Data classification benefits from a team effort, whether the exercise is associated with a storage tiering project to manage resources more effectively, an e-discovery initiative in response to a lawsuit or some other result.
What follow is a list of best practices to help storage managers establish data classification strategies.
1. Identify the sources and types of data across your organization. Before classifying data and figuring out which information should be retained, backed up, archived or deleted, it helps to know the applications the organization uses, the value they represent, the types of data they produce and the access patterns.
2. Establish data categories before making technology decisions. What data constitutes a record, and do records need to be stored separately? Do intellectual property documents need to be grouped together? Determining the criteria by which you need to classify information will have an impact on a host of other decisions, so it pays to nail down categories first.
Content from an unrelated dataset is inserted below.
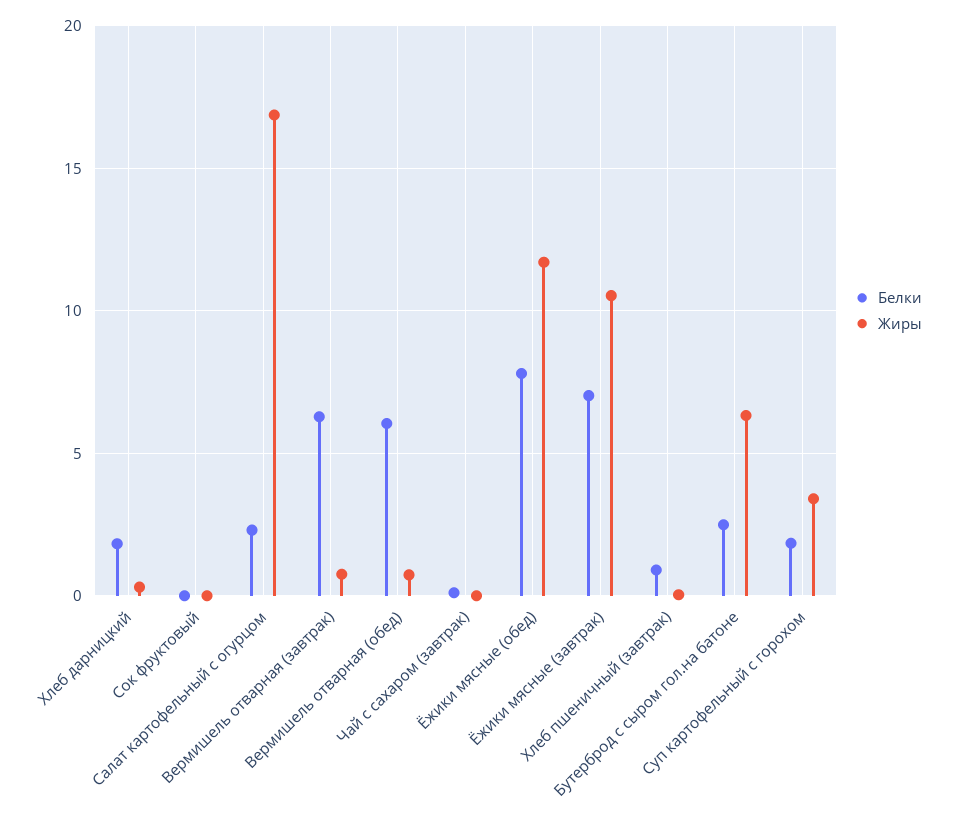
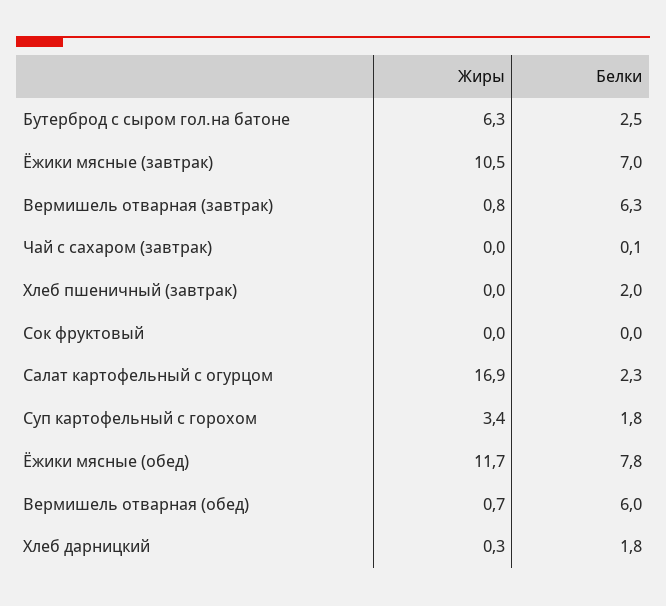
Белки, Хлеб пшеничный (завтрак): 1 -> 2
Also consider how deeply you need to classify the data. Will it be enough to organize it by document owner, creation date, file type or application? Or will the organization derive benefits from classifying data by multiple criteria, keywords, concepts or context?
3. Assess the technology that will best meet data requirements. Organizations doing e-discovery for litigation or regulatory purposes might need the rich classification capabilities of a specialized tool that can search or index content based on contextual meaning or keyword strings.
Those doing storage tiering, on the other hand, might not require such fine-grained data categorization, and decisions might rest on the performance and cost-effectiveness of different storage systems that can fulfill the needs of the different data or application classes.
4. Start small with data classification. Data classification is no small undertaking, so it helps to start with a manageable chunk of information. Tackling finance, legal or human resources as a first step will help to reduce the intimidation factor.
5. Set data retention policies for the different types of data. "There's no way in the world that you're going to want to keep data on your primary storage going on seven years or more. You just can't do it," said Christine Taylor, an analyst at Taneja Group in Hopkinton, Mass. "You've got to move it to long-term archive, whether that's on-site or off. And you can't do that effectively unless you have some method of classifying the data and then moving it properly."
It might also make sense to establish policies based on data type. MP3 or image files, for instance, might be subject to different rules than plain-text documents or email.
6. Audit the products. Business needs change, so it's helpful to do periodic monitoring to see if the data classification work is producing the desired results. This should be done on an annual basis at least or more frequently if feasible.
7. Educate the business on data policies. Business units and employees, in general, should know what the data policies are and how they're enforced, especially if they're expected to classify certain types of data themselves. Some government bodies, for instance, establish policies about what type of email constitutes a record and, thus, needs to be saved. It's important for employees to receive the proper training to be able to save the messages in the proper location.